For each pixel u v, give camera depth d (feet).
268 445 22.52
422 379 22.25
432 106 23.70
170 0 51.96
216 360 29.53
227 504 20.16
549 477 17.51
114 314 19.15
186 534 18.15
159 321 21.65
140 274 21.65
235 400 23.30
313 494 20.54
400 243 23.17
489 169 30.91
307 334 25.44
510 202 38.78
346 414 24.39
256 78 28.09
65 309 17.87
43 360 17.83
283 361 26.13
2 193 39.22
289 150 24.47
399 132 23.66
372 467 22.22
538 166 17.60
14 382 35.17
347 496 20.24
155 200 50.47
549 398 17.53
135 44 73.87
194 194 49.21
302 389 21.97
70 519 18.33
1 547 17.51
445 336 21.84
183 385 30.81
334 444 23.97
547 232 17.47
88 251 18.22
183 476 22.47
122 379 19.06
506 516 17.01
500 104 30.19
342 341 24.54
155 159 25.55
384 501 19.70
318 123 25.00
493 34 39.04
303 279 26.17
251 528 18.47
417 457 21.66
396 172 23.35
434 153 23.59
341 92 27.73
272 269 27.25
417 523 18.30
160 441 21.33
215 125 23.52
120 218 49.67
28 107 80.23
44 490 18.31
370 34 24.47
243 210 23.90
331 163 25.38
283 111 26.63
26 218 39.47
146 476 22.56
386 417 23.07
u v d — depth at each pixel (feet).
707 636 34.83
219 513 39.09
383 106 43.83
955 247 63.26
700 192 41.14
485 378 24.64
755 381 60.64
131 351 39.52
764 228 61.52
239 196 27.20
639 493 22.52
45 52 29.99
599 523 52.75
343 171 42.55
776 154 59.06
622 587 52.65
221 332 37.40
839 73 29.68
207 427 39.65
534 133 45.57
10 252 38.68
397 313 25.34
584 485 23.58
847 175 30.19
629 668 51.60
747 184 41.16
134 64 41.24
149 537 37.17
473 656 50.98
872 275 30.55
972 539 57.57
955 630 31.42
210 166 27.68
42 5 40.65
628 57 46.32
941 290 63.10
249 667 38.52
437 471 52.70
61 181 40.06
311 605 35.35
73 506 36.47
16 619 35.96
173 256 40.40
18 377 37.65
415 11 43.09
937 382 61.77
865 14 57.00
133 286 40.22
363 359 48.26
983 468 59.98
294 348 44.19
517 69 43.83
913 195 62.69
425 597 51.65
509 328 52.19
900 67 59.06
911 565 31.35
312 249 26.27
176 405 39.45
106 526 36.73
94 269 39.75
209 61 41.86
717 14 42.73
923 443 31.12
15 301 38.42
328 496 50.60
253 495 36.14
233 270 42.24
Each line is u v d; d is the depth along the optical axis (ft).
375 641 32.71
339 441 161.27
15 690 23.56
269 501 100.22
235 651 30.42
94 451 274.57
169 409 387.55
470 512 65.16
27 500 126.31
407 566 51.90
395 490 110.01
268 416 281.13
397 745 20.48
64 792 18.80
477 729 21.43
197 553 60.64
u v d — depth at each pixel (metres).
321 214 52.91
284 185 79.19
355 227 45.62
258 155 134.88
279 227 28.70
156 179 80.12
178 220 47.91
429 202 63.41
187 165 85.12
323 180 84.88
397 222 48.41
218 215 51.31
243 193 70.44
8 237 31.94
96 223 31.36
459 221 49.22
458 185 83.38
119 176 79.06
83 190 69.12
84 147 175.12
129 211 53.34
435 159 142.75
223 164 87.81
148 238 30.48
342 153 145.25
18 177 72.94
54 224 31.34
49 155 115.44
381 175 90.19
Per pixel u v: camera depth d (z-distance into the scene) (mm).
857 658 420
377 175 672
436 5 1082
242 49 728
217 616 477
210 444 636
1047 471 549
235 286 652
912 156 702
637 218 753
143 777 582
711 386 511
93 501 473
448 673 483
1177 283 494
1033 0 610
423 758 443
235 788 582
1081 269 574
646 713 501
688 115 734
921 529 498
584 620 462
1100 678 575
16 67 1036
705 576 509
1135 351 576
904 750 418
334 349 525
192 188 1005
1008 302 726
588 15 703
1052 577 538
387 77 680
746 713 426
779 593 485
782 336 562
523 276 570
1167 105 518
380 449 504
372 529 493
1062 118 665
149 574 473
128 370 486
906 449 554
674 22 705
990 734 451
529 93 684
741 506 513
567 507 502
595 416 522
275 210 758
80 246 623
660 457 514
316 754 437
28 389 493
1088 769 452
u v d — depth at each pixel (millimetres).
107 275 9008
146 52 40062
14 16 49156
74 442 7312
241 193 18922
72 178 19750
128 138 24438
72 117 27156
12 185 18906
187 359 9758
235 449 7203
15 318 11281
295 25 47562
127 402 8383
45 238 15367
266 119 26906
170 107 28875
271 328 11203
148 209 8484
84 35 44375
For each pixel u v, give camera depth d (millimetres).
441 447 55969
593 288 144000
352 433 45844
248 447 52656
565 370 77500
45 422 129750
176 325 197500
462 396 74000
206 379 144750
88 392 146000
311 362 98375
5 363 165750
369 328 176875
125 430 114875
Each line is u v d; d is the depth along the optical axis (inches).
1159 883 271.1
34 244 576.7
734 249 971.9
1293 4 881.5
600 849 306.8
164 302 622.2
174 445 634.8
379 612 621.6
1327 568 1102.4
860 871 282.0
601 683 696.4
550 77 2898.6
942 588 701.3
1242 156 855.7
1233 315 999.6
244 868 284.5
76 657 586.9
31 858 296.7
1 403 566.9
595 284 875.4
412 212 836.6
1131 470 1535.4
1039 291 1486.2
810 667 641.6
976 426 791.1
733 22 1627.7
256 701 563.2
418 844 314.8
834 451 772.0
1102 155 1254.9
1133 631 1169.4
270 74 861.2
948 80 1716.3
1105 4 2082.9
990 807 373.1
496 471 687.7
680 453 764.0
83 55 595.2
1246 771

PROBLEM TO SOLVE: Using the listing above, copy exactly the line that contains "470 512 65.16", the line that contains "148 238 30.48", and each line that falls between them.

OUTPUT FOR THIS EXERCISE:
470 512 65.16
27 500 126.31
407 566 51.90
395 490 110.01
268 416 281.13
397 745 20.48
64 792 18.80
477 729 21.43
197 553 60.64
u v d — depth at each pixel (metres).
321 214 52.91
284 185 79.19
355 227 45.62
258 155 134.88
279 227 28.70
156 179 80.12
178 220 47.91
429 202 63.41
187 165 85.12
323 180 84.88
397 222 48.41
218 215 51.31
243 193 70.44
8 237 31.94
96 223 31.36
459 221 49.22
458 185 83.38
119 176 79.06
83 190 69.12
84 147 175.12
129 211 53.34
435 159 142.75
223 164 87.81
148 238 30.48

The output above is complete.